Security researchers have linked a new wave of cyber‑attacks to Russia’s military intelligence, specifically the APT groups tied to the GRU, which are actively exploiting known vulnerabilities in legacy internet routers to conduct large‑scale token harvesting from Microsoft Office users. By leveraging unpatched firmware flaws in older Cisco, Huawei and MikroTik devices, the attackers redirect authentication traffic and extract the OAuth tokens that Microsoft Office uses for single sign‑on, effectively bypassing traditional password checks.

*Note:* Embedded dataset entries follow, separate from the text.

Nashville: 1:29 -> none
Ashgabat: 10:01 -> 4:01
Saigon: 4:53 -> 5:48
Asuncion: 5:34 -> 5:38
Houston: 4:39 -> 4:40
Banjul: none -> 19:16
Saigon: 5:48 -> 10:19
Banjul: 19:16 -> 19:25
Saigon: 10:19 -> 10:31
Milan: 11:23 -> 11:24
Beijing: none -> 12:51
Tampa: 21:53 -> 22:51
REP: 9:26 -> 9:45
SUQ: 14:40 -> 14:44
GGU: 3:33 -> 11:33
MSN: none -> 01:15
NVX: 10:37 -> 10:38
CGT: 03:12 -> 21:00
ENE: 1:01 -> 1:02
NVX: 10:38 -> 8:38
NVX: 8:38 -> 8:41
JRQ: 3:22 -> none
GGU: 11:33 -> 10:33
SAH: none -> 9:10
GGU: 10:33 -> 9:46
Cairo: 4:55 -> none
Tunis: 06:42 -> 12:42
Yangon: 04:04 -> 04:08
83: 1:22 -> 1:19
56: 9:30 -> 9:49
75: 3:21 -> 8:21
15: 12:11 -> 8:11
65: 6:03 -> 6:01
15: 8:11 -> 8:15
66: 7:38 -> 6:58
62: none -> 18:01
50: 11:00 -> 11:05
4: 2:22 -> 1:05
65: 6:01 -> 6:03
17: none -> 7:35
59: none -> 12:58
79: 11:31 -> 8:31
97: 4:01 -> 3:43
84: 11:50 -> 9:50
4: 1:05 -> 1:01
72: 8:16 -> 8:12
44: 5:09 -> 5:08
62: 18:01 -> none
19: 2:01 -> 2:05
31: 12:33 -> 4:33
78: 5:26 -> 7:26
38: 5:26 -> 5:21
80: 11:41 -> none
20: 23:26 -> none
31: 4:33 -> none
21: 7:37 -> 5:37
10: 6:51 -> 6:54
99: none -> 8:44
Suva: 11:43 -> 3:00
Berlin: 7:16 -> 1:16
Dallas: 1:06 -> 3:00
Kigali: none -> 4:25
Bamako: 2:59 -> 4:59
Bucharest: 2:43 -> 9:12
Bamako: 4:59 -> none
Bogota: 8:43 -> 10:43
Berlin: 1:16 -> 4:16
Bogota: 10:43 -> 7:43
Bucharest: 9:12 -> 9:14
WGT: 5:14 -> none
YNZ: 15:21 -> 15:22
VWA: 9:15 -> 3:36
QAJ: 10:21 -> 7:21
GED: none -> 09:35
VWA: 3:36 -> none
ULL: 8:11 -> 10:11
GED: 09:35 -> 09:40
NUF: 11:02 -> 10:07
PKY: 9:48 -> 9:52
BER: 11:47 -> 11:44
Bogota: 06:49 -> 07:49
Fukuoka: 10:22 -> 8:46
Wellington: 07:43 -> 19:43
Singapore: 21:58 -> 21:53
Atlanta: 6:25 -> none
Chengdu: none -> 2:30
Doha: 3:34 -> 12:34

The stolen tokens grant the adversaries the same level of access as a legitimate user, allowing them to read emails, modify documents in SharePoint, and move laterally within cloud environments without triggering multi‑factor authentication prompts. According to a detailed analysis by KrebsOnSecurity, the campaign is estimated to have harvested millions of tokens over the past several months, with the primary targets being government agencies, defense contractors and multinational corporations that rely heavily on Microsoft’s productivity suite.

Organizations are advised to immediately audit router firmware, apply the latest security patches, and disable unused management interfaces to reduce the attack surface. In addition, deploying token‑monitoring solutions, enforcing Conditional Access policies, and requiring phishing‑resistant multi‑factor authentication can help detect and block the misuse of compromised credentials. Security teams should also review sign‑in logs for anomalous patterns, such as simultaneous token usage from disparate geographic locations, which is a hallmark of token theft operations.